Alta madrugada os meninos pularam da cama, vestiram-se, e, pé ante pé, dirigiram-se ao pomar sem que dona Benta percebesse coisa nenhuma. Emília foi atrás, muito tesinha, também na ponta dos pés. O Visconde, de canastra às costas, fechava o cortejo. Assim que abriram a porteira, ouviram um canto de galo do lado do pé de goiaba.
— Cocóricó!
Pedrinho reconheceu a “voz”.
— É ele! — exclamou. — Já está à nossa espera no ponto marcado.
Correram todos para lá, mas como nada vissem, pararam desnorteados. Nisto um segundo cocoricó se fez ouvir no alto da goiabeira. O menino invisível, além de guloso, não perdia tempo...
— Você está aí em cima? — perguntou Pedrinho, de nariz para o ar.
— Não está “vendo”? — respondeu a voz. — Acostume-se a saber onde estou sem me ver — e para dar a primeira lição atirou com uma casca de goiaba bem na cara de Pedrinho, dizendo: — Aprendeu?...
— Aprendi — respondeu Pedrinho rindo. — Agora desça, que quero apresentar minha prima Lúcia e os outros.
— Não é preciso. Sei que Lúcia é essa de narizinho arrebitado.
A outra é a tal Emília, marquesa de Rabicó. Só não conheço o de cartolinha e canastra às costas.
— Este é o ilustre senhor Visconde de Sabugosa, um sábio.
— Que é que ele sabe ? — perguntou a voz, arrumando com outra casca de goiaba na cartola do Visconde.
Todos no sítio consideravam o Visconde um grande sábio, mas na realidade ninguém sabia o que ele sabia. Por isso atrapalharam-se com a pergunta. Mas Emília, que não se atrapalhava com coisa nenhuma, disse logo, toda espevitada:
— Ele sabe embolorar muito bem. Fica todo verdinho por fora, quando quer. É doutor em bolor.
Desta vez quem se atrapalhou foi a voz, que com certeza nunca tinha ouvido falar em bolor.
De repente — pluf! barulho de alguém que pula de árvore ao chão. Era a “voz” que havia descido, plantando-se no meio deles.
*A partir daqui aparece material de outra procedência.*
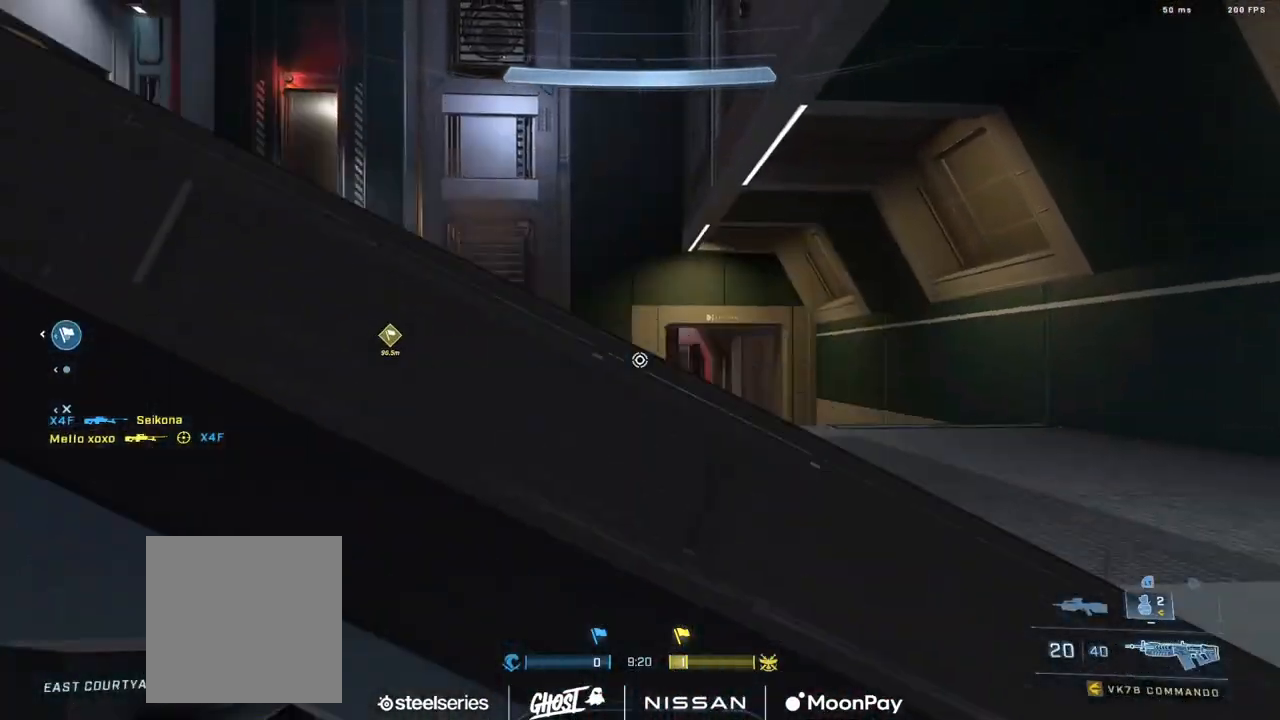
{"buttons": [], "left_stick": "up-right", "right_stick": "center", "events": [[16, "right_stick", "down"], [33, "L3", "down"], [33, "left_stick", "right"], [183, "left_stick", "up-right"], [183, "right_stick", "down-left"], [200, "L3", "up"], [300, "right_stick", "left"], [417, "right_stick", "center"]]}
— Estamos na hora — disse ela. — Temos de partir antes que o sol nasça. Que é do mapa?
Pedrinho tirou do bolso o mapa e apresentou-o. A voz pegou-o, abriu-o e ficou a ver.
Narizinho arregalava os olhos. Aquele mapa que se abria no ar como que por si mesmo, e ficava parado, pareceu-lhe uma coisa extraordinária. O misterioso menino era invisível, mas não tornara invisíveis os objetos que pegava.
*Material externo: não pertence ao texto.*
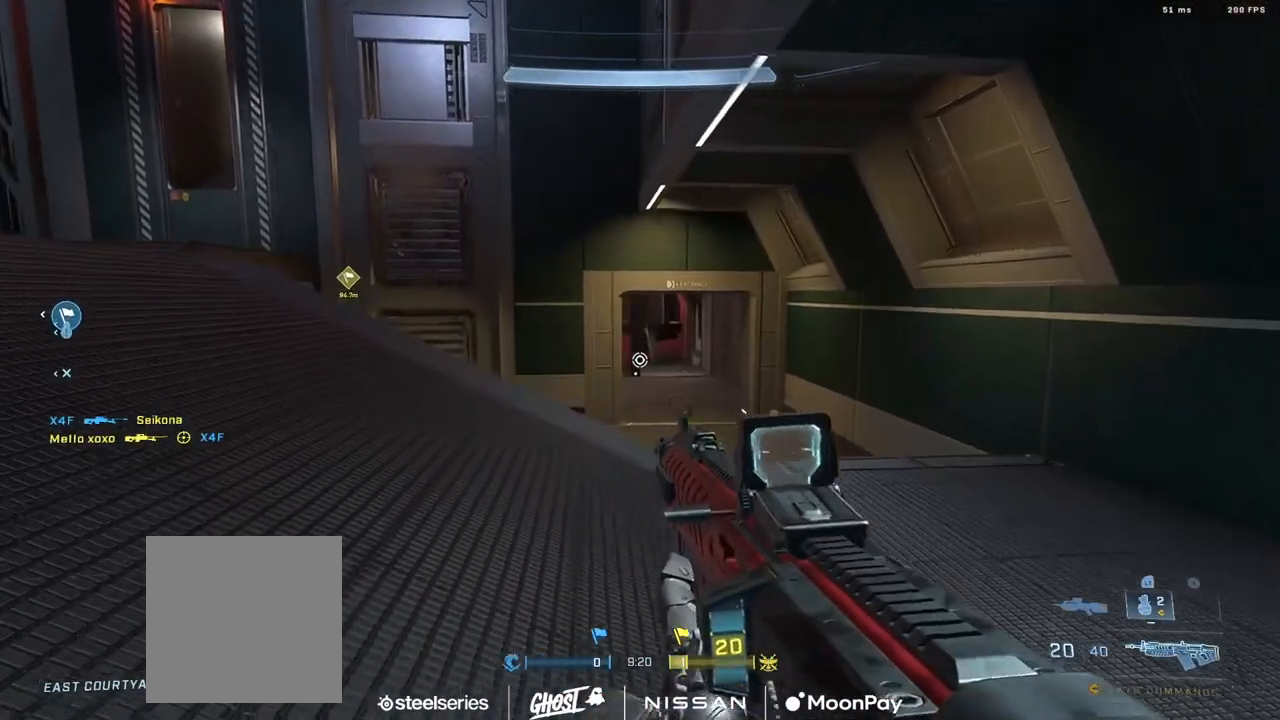
{"buttons": [], "left_stick": "up", "right_stick": "down-left", "events": [[17, "A", "down"], [50, "right_stick", "up"], [117, "A", "up"], [134, "right_stick", "up-left"], [217, "A", "down"], [267, "A", "up"], [284, "right_stick", "left"], [401, "left_stick", "up"], [417, "A", "down"], [451, "right_stick", "down-left"], [467, "A", "up"]]}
Isso deu imediatamente uma idéia a Pedrinho.
— Lembrei-me duma coisa — disse ele. — Como é muito enjoado lidar com um companheiro de viagem que a gente não pode ver, proponho que você traga uma pena no chapéu. Pela pena saberemos onde você está.
— Seria ótima a idéia — respondeu a voz — se eu usasse chapéu. Mas não uso coisa nenhuma sobre o corpo, se não todos me perceberiam e de nada valeria ser invisível.
— Ai, que vergonha! — exclamou Emília tapando a cara com as mãos. — Que não dirá dona Benta quando souber que estamos em companhia dum ente que não usa roupas?
— Deixe de ser idiota, Emília — ralhou Narizinho. — Você não entende nada de criaturas invisíveis.
Não podendo usar a pena no chapéu, que não tinha, Pedrinho propôs que a amarrasse à testa com um fio. Foi aprovada a idéia. Mas onde arranjar pena e fio?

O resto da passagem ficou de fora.